Thecla SchreudersHead of Strategy

You honed your storytelling skills working on various TV series; tell us about that…

My favourite was Brain Story, presented by Prof Susan Greenfield, which was all about how our brains make us who we are. It was rooted in hard core neuroscience but all the information was delivered through stories about real people, many with weird and wonderful (and tragic) conditions, which illustrated how our brains actually work.

I also made films for the BBC science series Horizon – and had no prior background in science at all. If some complicated technique in genetics or biochemistry didn't make sense to me it wouldn't make sense to viewers either, so I really learned how to get to the nub of a technical story and make it human and meaningful.

What is your take on employee engagement and employee communications?

All kinds of things feed into an employee's experience of work – the type of job, the working environment and conditions, reward schemes, relationships with managers, perception of bosses, the organisation's reputation and culture, and so on. I think that communication runs through each one of these factors.

Thecla Schreuders

If we feel good about what we do, we work with more attention, more energy and more dedication. We can work for the most responsible and proactive employer in existence, but if communication is poor, engagement will suffer. Equally, if communication is strong but the organisation isn't, no amount of clever campaigns will change that.

I also believe very strongly that an organisation performs exceptionally if its people do. Communication is an essential ingredient in high performance. And that doesn't mean ‘talking all the time’. It means openness, authenticity and trust. I know that I do my best work in environments where I'm listened to, I'm allowed to make mistakes and where actions mirror words. It's the good old virtuous circle, but it's true!

What techniques do you use to wake up a stale audience during facilitation?

I shout at them of course! Always works. It's the joy of being South African – I can be earthy and direct and somehow get away with it. No, if I can see someone switching off, I'll normally challenge them (very nicely, I promise), because I need to know what's not working. It may be they disagree with something, or they don't understand, in which case I want them to have the chance to challenge me back. Or it may be that the lunch was just too tasty and it's time for a snooze, in which case I'll get everyone up on their feet, beating their chests.

What have you enjoyed most since joining Redhouse Lane and why?

At the risk of sounding like the class swot, I love everything I do. Every project, no matter how tricky or how small, is a chance for me to learn something. When I was making the Brain Story series, I discovered that our brains work according to the ‘use it or lose it’ principle, and that's become a sort of guiding motif for me.

I'm very keen to do more storytelling, because it's very creative and it works. So many corporate visions and strategies become a blur of abstract words after a while, and staff lose interest – or they never ‘get it’ in the first place. When information is transformed into stories, message retention is so much higher and a call to action becomes something personal.
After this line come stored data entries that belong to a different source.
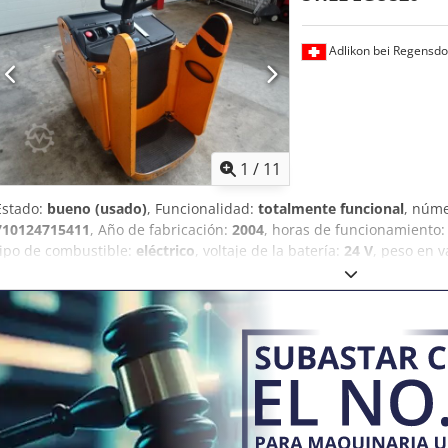
rodillos individuales de poliuretano con núcleo de poliamida. Toda
cerrados en acero inoxidable. Todos los ejes y pernos montados en
Adlikon bei Regensdo
Superficie decapada.
1
/
11
Estado:
bueno (usado)
, Funcionalidad:
totalmente funcional
, núme
710124715411
, Año de fabricación:
2004
, horas de funcionamiento
tipo de combustible:
eléctrico
, voltaje de la batería:
24 V
, peso en v
máquina: 710124715411, año de fabricación: 2004, capacidad: 2000 k
longitud de horquillas: 1150 mm Chodew D Szbepfx Alnoa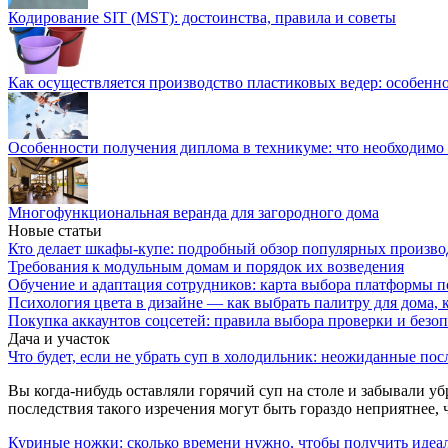
Кодирование SIT (MST): достоинства, правила и советы
Как осуществляется производство пластиковых ведер: особенн
Особенности получения диплома в техникуме: что необходимо 
Многофункциональная веранда для загородного дома
Новые статьи
Кто делает шкафы-купе: подробный обзор популярных произво
Требования к модульным домам и порядок их возведения
Обучение и адаптация сотрудников: карта выбора платформы п
Психология цвета в дизайне — как выбрать палитру для дома, к
Покупка аккаунтов соцсетей: правила выбора проверки и безо
Дача и участок
Что будет, если не убрать суп в холодильник: неожиданные пос
Вы когда-нибудь оставляли горячий суп на столе и забывали убр
последствия такого изречения могут быть гораздо неприятнее, 
Куриные ножки: сколько времени нужно, чтобы получить идеа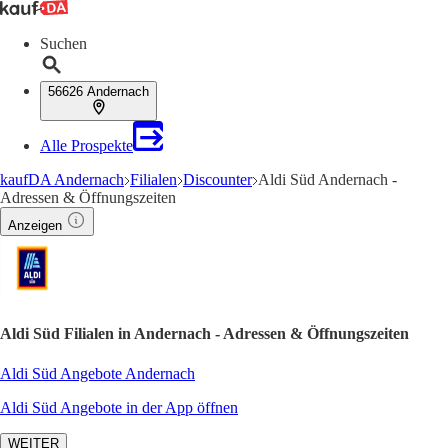
Suchen
56626 Andernach
Alle Prospekte
kaufDA Andernach
Filialen
Discounter
Aldi Süd Andernach -
Adressen & Öffnungszeiten
Anzeigen
Aldi Süd Filialen in Andernach - Adressen & Öffnungszeiten
Aldi Süd Angebote Andernach
Aldi Süd Angebote in der App öffnen
WEITER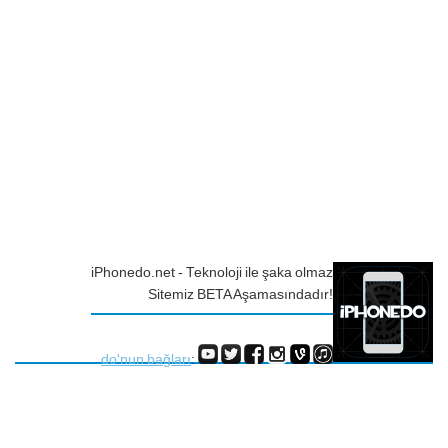
iPhonedo.net - Teknoloji ile şaka olmaz
Sitemiz BETA Aşamasındadır!
do'nun bağları
: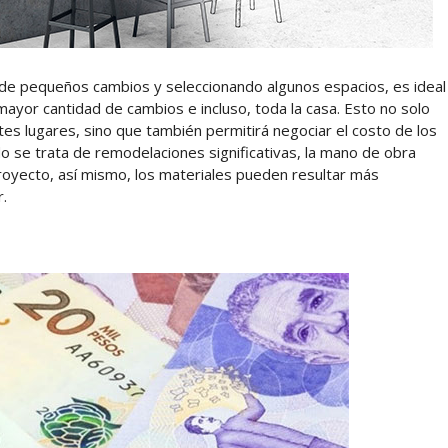
e pequeños cambios y seleccionando algunos espacios, es ideal
mayor cantidad de cambios e incluso, toda la casa. Esto no solo
tes lugares, sino que también permitirá negociar el costo de los
o se trata de remodelaciones significativas, la mano de obra
oyecto, así mismo, los materiales pueden resultar más
or.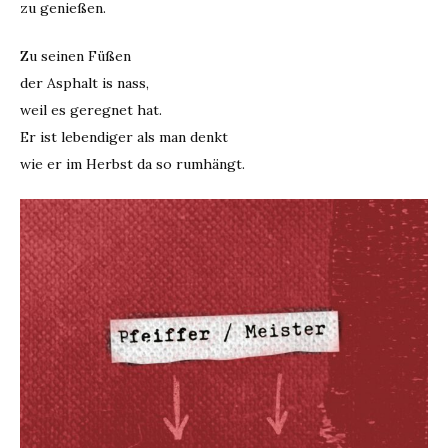
zu genießen.
Zu seinen Füßen
der Asphalt is nass,
weil es geregnet hat.
Er ist lebendiger als man denkt
wie er im Herbst da so rumhängt.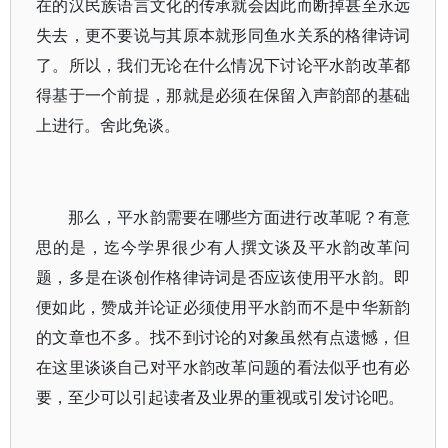
在的汉民族语言文化的传承就会因此而断掉甚至永远
失去，更不要说与其原本就形同鱼水关系的格律诗词
了。所以，我们无论在什么情况下讨论平水韵改革都
得基于一个前提，那就是必须在保留入声韵部的基础
上进行。舍此免谈。
那么，平水韵需要在哪些方面进行改革呢？有意
思的是，迄今学界很少有人撰文谈及平水韵改革问
题，多是在谈创作格律诗词是否应该使用平水韵。即
便如此，赞成并论证必须使用平水韵而不是中华新韵
的文章也不多。找不到讨论的对象虽然有点遗憾，但
在这里谈谈自己对平水韵改革问题的看法似乎也有必
要，至少可以引起读者及业界的重视或引发讨论吧。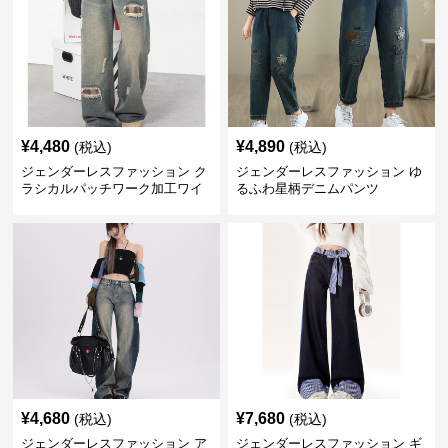
¥
4,480
¥
4,890
(税込)
(税込)
ジェンダーレスファッション ク
ジェンダーレスファッション ゆ
ラシカルパッチワーク加工ワイ
るふわ星柄デニムパンツ
ドデニム
¥
4,680
¥
7,680
(税込)
(税込)
ジェンダーレスファッション ア
ジェンダーレスファッション ギ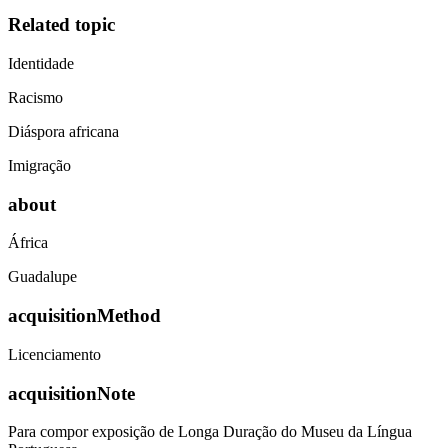
Related topic
Identidade
Racismo
Diáspora africana
Imigração
about
África
Guadalupe
acquisitionMethod
Licenciamento
acquisitionNote
Para compor exposição de Longa Duração do Museu da Língua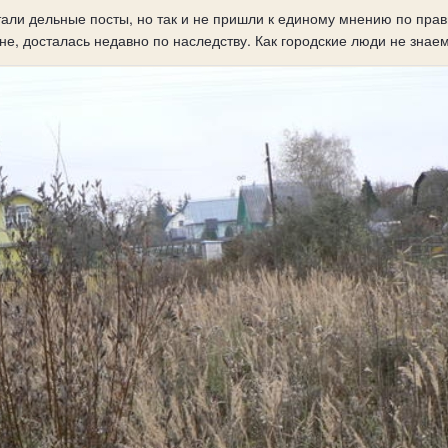
али дельные посты, но так и не пришли к единому мнению по прав
е, досталась недавно по наследству. Как городские люди не знаем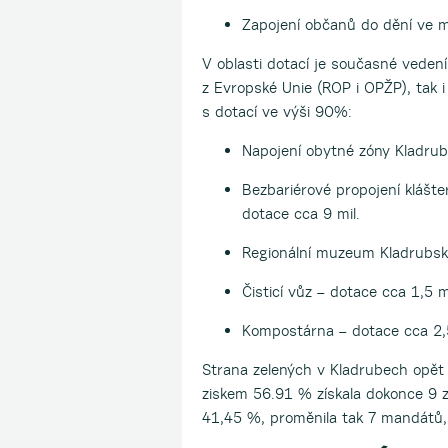
Zapojení občanů do dění ve m
V oblasti dotací je současné vedení
z Evropské Unie (ROP i OPŽP), tak i
s dotací ve výši 90%:
Napojení obytné zóny Kladruby
Bezbariérové propojení klášte
dotace cca 9 mil.
Regionální muzeum Kladrubsk
Čisticí vůz – dotace cca 1,5 m
Kompostárna – dotace cca 2,
Strana zelených v Kladrubech opět 
ziskem 56.91 % získala dokonce 9 
41,45 %, proměnila tak 7 mandátů, 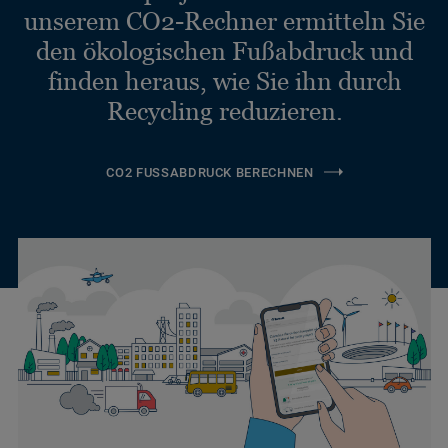
unserem CO2-Rechner ermitteln Sie
den ökologischen Fußabdruck und
finden heraus, wie Sie ihn durch
Recycling reduzieren.
CO2 FUSSABDRUCK BERECHNEN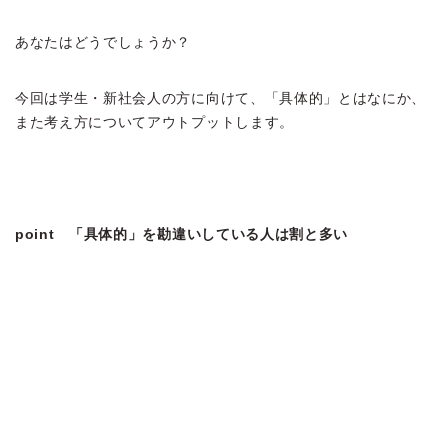
あなたはどうでしょうか？
今回は学生・新社会人の方に向けて、「具体的」とはなにか、
また考え方についてアウトプットします。
point 「具体的」を勘違いしている人は割と多い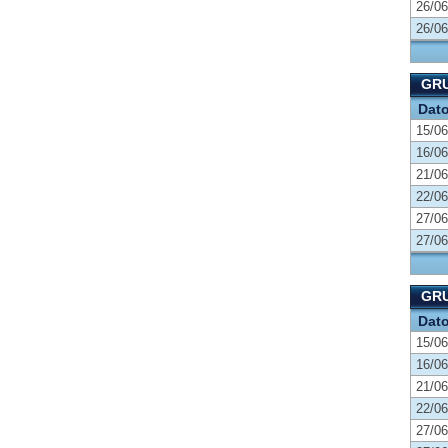
26/06
26/06
GR
Dat
15/06
16/06
21/06
22/06
27/06
27/06
GRU
Dat
15/06
16/06
21/06
22/06
27/06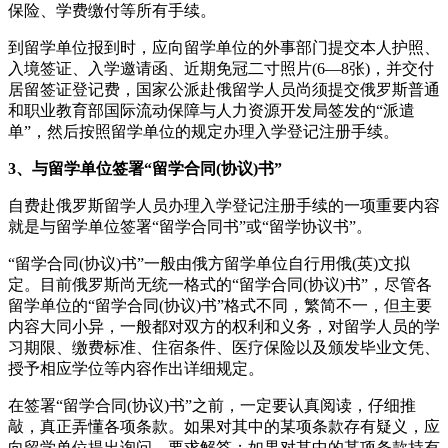
保险、学费缴付等所有手续。
到留学单位报到时，应向留学单位的外事部门提交本人护照、
入境签证、入学邀请函、近期免冠二寸照片(6—8张)，并交付
居留签证登记费，国家公派赴俄留学人员尚须提交俄罗斯普通
和职业教育部国际流动保障与人力资源开发局签发的“派遣
单”，然后按照留学单位的规定办理入学登记注册手续。
3、与留学单位签署“留学合同(协议)书”
自费赴俄罗斯留学人员办理入学登记注册手续的一项重要内容
就是与留学单位签署“留学合同书”或“留学协议书”。
“留学合同(协议)书”一般由俄方留学单位自行用俄(英)文拟
定。目前俄罗斯尚无统一格式的“留学合同(协议)书”，尽管各
留学单位的“留学合同(协议)书”格式不同，繁简不一，但主要
内容大同小异，一般都对双方的权利和义务，对留学人员的学
习期限、缴费标准、住宿条件、医疗保险以及颁发毕业文凭、
授予相应学位等内容作出详细规定。
在签署“留学合同(协议)书”之前，一定要认真阅读，仔细推
敲，真正弄懂各项条款。如果对其中的某项条款存有疑义，应
向留学单位提出询问，要求解答；如果对其中的某项条款持有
Tell us about the last book you read…

Only one? I've just finished The Girl with the Dragon Tattoo by Stieg Larsson – fantastic Swedish detective fiction. Before that I read Salmon Fishing in the Yemen and Star of the Sea, both top reading. I have to admit I'm also reading The User is Always Right, about audience profiling and web usability, because I think web user research techniques ought to be applied to internal comms audiences – they would transform the quality of most internal communications.

Tell us something about yourself that your colleagues don't know…

Most people think I'm a bit of a head case so it surprises them to discover that my favourite film is The Sound of Music, which I've seen about 50 times and I still cry all the way through. I don't care what anyone says about Julie Andrews, I think she's fab.